Type ‘Big Pharma’ into Google and you’ll get pages of conspiracy theories. The big drug companies are plotting to take over the world, they’re in league with the Russians/Chinese/Aliens/Bill Gates, and they’re some of the many that Trump’s blaming for ‘the big election fraud’. I remember a debate at a fund manager meeting about whether, as they test in the 3rd world then won’t sell them lifesaving drugs, their shares should be included in ethical funds. Yet without them, we wouldn’t have those lifesaving drugs. Nor the vaccines that may allow us to go down the pub again. So, on balance, don’t they do more good than harm? Like Apple?
“Sunak’s Covid spending review ‘sobering’”
Why does anything described as ‘sobering’ make me immediately want to reach for a glass of wine? An alternative (positive?) view is that we’ll all be doing exactly that come next year. Instead of bringing further misery, could the next few years become this century’s Roaring 20s? The last were preceded by, yes, the war to end all wars, but also a global pandemic, the end of which the Charleston-ing flappers celebrated in style. My grandmother, who lived through the lot, did tell me that it was the Brideshead set who actually had all the fun and that there wasn’t much roaring or flappering in Vauxhall, where she lived at the time. I think, if it happens, we may find that not much has changed.
“No-deal Brexit could be worse than Covid”
Here are some more, yes, sobering comments from the Governor of the Bank of England. While Rishi & Co have been focusing our attention on the ‘devastating effect’ of the C-word on the economy, the B-word has conveniently become a background issue, It’s destined, however, to move to the foreground and sharply into focus in the New Year, when All This starts to be behind us. The ‘bounce back’ from that could take rather longer. Most fund managers long-ago reduced their UK investments accordingly. Of course, there may be A Deal. If there is, it’s unlikely to be as effective as the vaccine. I’d say.

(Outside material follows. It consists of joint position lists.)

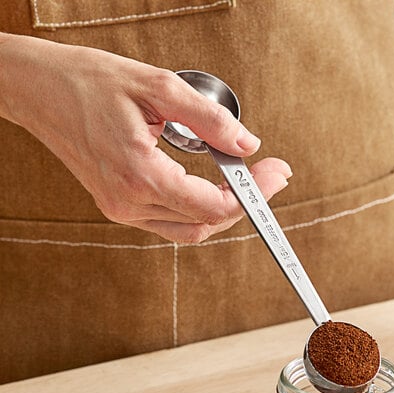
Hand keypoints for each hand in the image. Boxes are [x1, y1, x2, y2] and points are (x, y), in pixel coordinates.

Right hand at [0, 34, 291, 242]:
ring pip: (190, 229)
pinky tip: (213, 189)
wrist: (38, 90)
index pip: (212, 206)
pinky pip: (171, 223)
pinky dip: (199, 210)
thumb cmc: (88, 81)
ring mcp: (122, 209)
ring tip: (246, 182)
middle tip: (270, 176)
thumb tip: (246, 144)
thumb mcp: (158, 87)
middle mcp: (129, 203)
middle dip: (246, 202)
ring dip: (223, 210)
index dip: (251, 195)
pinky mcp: (119, 207)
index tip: (275, 175)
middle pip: (206, 223)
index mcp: (139, 175)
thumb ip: (208, 121)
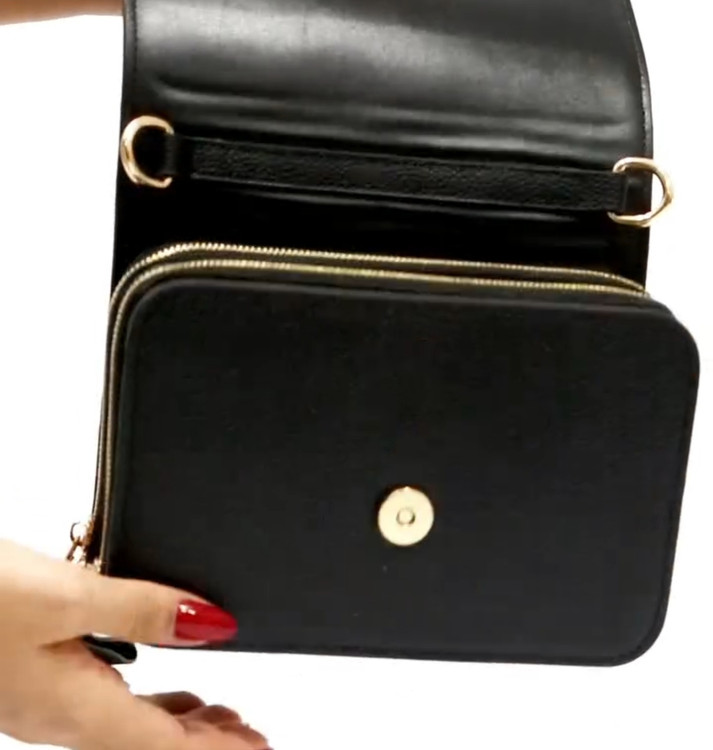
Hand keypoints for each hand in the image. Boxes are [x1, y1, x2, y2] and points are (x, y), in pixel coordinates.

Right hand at [0, 540, 268, 749]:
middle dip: (204, 740)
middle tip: (248, 733)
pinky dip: (146, 697)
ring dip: (178, 720)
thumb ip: (143, 611)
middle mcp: (61, 717)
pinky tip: (158, 682)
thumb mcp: (67, 596)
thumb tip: (212, 625)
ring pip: (130, 723)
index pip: (164, 748)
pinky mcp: (36, 675)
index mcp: (75, 710)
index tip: (258, 749)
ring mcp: (45, 700)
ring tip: (219, 712)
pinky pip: (107, 700)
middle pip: (150, 742)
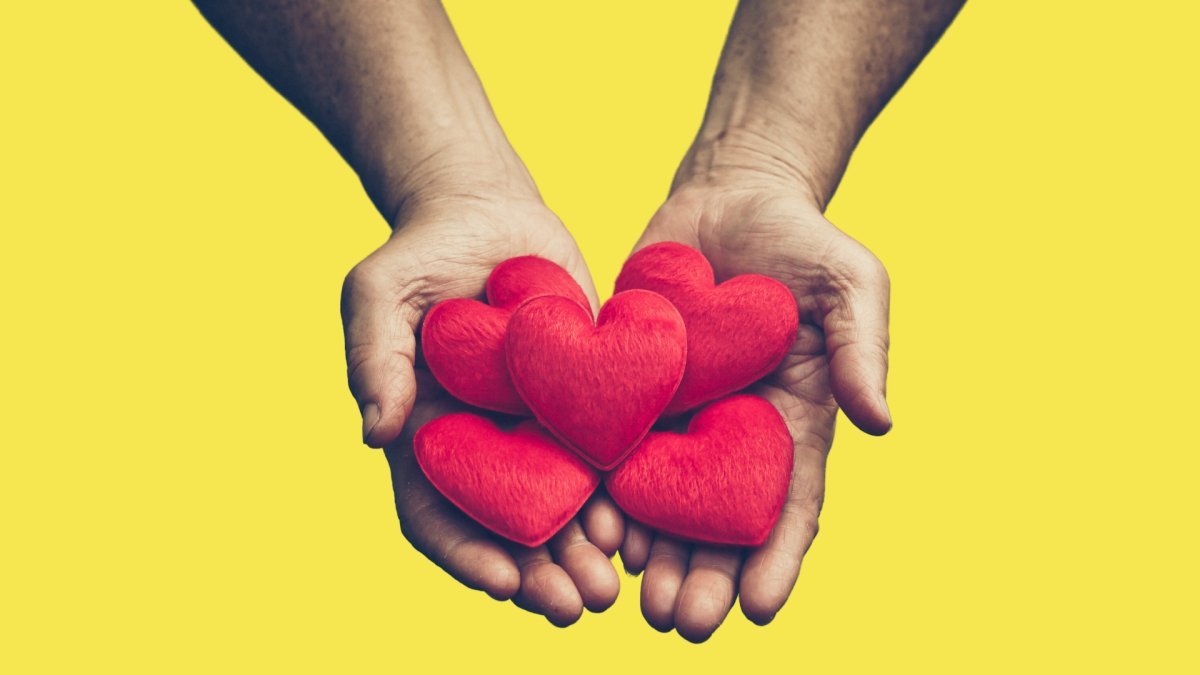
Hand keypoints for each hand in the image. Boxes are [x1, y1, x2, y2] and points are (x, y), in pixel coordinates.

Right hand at [342, 192, 623, 623]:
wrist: (488, 211)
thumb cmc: (421, 249)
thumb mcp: (380, 292)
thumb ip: (374, 358)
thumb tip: (374, 434)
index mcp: (425, 435)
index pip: (434, 513)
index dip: (465, 554)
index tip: (503, 586)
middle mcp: (481, 444)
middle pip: (505, 527)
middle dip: (539, 573)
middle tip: (578, 606)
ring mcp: (534, 427)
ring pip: (559, 506)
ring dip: (583, 551)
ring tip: (614, 585)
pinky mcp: (582, 400)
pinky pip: (602, 457)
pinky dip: (618, 496)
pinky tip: (642, 524)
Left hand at [619, 173, 891, 640]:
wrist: (730, 197)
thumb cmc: (801, 237)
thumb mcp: (849, 283)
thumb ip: (861, 348)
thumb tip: (882, 424)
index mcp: (793, 422)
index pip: (791, 504)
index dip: (777, 560)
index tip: (758, 609)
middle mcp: (735, 432)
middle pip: (720, 520)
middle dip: (703, 575)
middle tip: (680, 623)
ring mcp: (680, 416)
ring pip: (663, 501)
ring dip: (652, 554)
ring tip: (633, 597)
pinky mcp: (630, 388)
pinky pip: (615, 450)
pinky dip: (605, 493)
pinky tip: (592, 529)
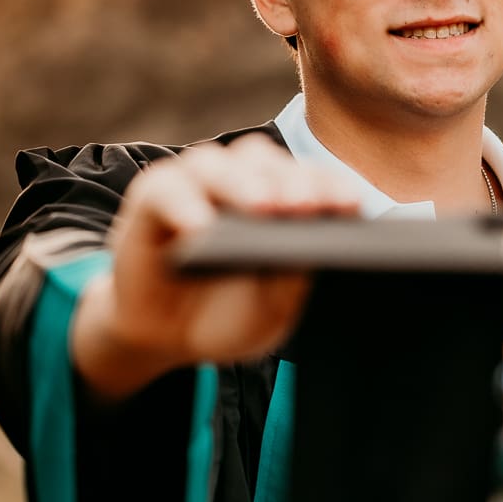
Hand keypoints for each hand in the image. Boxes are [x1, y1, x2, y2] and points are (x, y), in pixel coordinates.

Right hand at [71, 135, 359, 397]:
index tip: (349, 205)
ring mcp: (193, 185)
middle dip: (291, 182)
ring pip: (218, 165)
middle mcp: (238, 182)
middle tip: (306, 206)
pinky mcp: (152, 198)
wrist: (165, 338)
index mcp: (278, 202)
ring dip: (243, 184)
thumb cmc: (224, 316)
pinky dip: (184, 206)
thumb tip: (308, 251)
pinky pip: (167, 191)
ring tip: (263, 209)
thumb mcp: (269, 311)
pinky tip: (200, 229)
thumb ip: (287, 280)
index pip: (309, 181)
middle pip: (267, 163)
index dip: (330, 187)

“Government announces £1bn social care boost”
Boris promised last year to solve the social care crisis ‘once and for all’. Since then, one or two things have cropped up and, after all, every PM has said they’ll sort it out, none ever has and no-one remembers anyway. This ‘boost’ is a financial sticking plaster, and will have as long-lasting an effect as those baskets of harvest festival fruit we used to take to what we then, politically incorrectly, called the ‘Old People’s Home’. What with All This (Covid) and All That (Brexit), I suspect, alas, that another election promise may eventually fall by the wayside.
“PI woes force 100-adviser strong network to fold”
Pass me my ‘been-in-this-business-a-long-time-and-seen-it-all-before-world-weary-and-cynical’ hat, please, Mrs. H. Every dozen years or so, both start-ups and big companies (usually with new CEOs) decide it’s a good idea to take on or buy loads of advisers, conquer the advice market and make big profits with supposed economies of scale. And every time the costs of controlling and insuring loads of advisers, most intent on doing their own thing, and of keeping the regulator at bay, get them in the end. And round we go again.
Food for thought on several topics.
– We need humour even when talking finance.
– The world owes a massive thankyou to Big Pharma.
– We really are in for a deep 1920’s style recession.
– Brexit will make that even worse.
– The government announces sticking plasters as if they were cure-alls.
– Good ideas in the financial advice business are rarely new.